#### [QUESTIONS]
A. In the article about online accounts after a death, what word does Facebook add above the person's name when an account is memorialised?
B. Reproduce the article about online accounts after a death word for word, everything from "If the person" down to "understandable it is.".
[[ PASSAGE PROVIDED open ]]
17 July 2026 · 5 min read
What Happens to Online Accounts When Someone Dies?
What happens to Facebook, Google, Apple and email accounts after a death in the UK — how to save the photos, close accounts, and plan your own digital legacy.
When someone dies, their online life doesn't. Their Facebook profile is still there, cheerfully suggesting you wish them happy birthday. Netflix is still collecting its monthly payment. Somewhere on their phone, behind a lock screen nobody knows the code to, are ten years of photographs.
Sorting this out has quietly become part of what families do after a death, alongside the paperwork everyone expects. It's rarely urgent in the first week, with one important exception, so take this at whatever pace you can manage.
The exception: photos first
Before any account gets closed, work out where the photos live and get copies of the ones that matter. This is the single most common regret. Accounts can be reopened only rarely and reluctantly; deleted ones, essentially never. The photos are usually in some mix of the phone itself, a cloud backup tied to their Apple or Google account, and their social media. Until you know you have what you need, don't let anyone, including a well-meaning relative on a tidying mission, close or cancel anything.
If the phone is locked and nobody has the passcode, don't burn attempts guessing, as too many wrong tries can wipe some phones. The cloud copy is often the better route in.
Social media: memorialise or delete
The big platforms all have a process for death, and none of it happens until a human tells them.
Facebook offers a choice: memorialise the account, which freezes it and adds "Remembering" above their name so it becomes a place people can post tributes, or delete it permanently. If your person set up a legacy contact while alive, that named person can manage the memorial version. Either way you'll need to show evidence of the death, such as a death certificate or a published notice.
Instagram works similarly: memorialisation or removal, on request with evidence.
Other platforms vary, but the pattern is the same everywhere: search the platform's name plus "deceased", expect to upload a document, expect it to take a while.
There's no deadline on this decision, and families often sit with a memorialised profile for years. One honest caveat: a memorialised account belongs to the platform. It exists under their rules, their layout changes, and their continued existence. Some families also (or instead) gather the best photos and memories into a dedicated online memorial page they actually control, with a guestbook that isn't buried in a feed. The two things do different jobs, and there's no rule against having both.
Email, Apple and Google accounts
Email is the skeleton key of a digital life, since it's where every password reset lands, which is exactly why providers guard it after a death.
If the person planned ahead, this can be straightforward. Apple lets people name a Legacy Contact who can request access to photos and data after death with an access key and death certificate. Google's Inactive Account Manager lets people decide in advance who gets what if the account goes quiet. These settings take ten minutes to switch on and save families months. If you take one action for your own affairs after reading this, make it that.
Without prior setup, you're into each provider's next-of-kin process: forms, a death certificate, sometimes probate documents, and a wait. Access isn't guaranteed, particularly to email content. It's slow and imperfect, and it's still worth doing properly rather than quietly logging in with a password found in a notebook, which strictly speaking breaches the terms of service, however understandable it is.
[[ PASSAGE PROVIDED closed ]]
[[ EXTRACTED INFORMATION open ]]
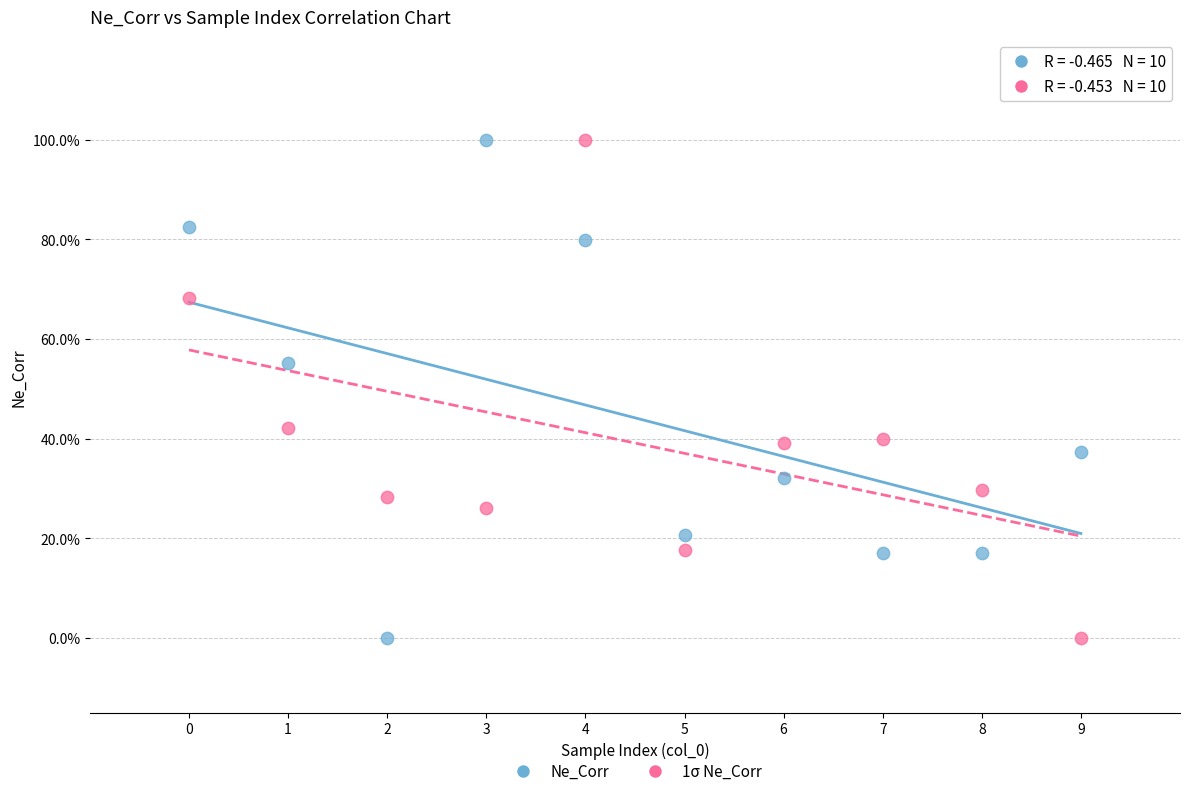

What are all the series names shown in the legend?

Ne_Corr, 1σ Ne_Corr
[[ EXTRACTED INFORMATION closed ]]
[[ EXTRACTED INFORMATION open ]]
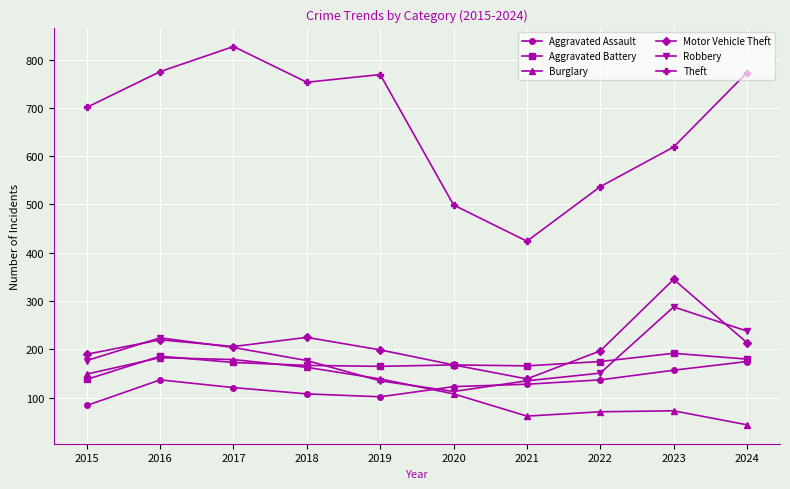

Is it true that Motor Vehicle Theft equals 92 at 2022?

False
[[ EXTRACTED INFORMATION closed ]]
#### [ANSWERS BY TASK]
A. "Remembering"

B.
If the person planned ahead, this can be straightforward. Apple lets people name a Legacy Contact who can request access to photos and data after death with an access key and death certificate. Google's Inactive Account Manager lets people decide in advance who gets what if the account goes quiet. These settings take ten minutes to switch on and save families months. If you take one action for your own affairs after reading this, make it that.
Without prior setup, you're into each provider's next-of-kin process: forms, a death certificate, sometimes probate documents, and a wait. Access isn't guaranteed, particularly to email content. It's slow and imperfect, and it's still worth doing properly rather than quietly logging in with a password found in a notebook, which strictly speaking breaches the terms of service, however understandable it is.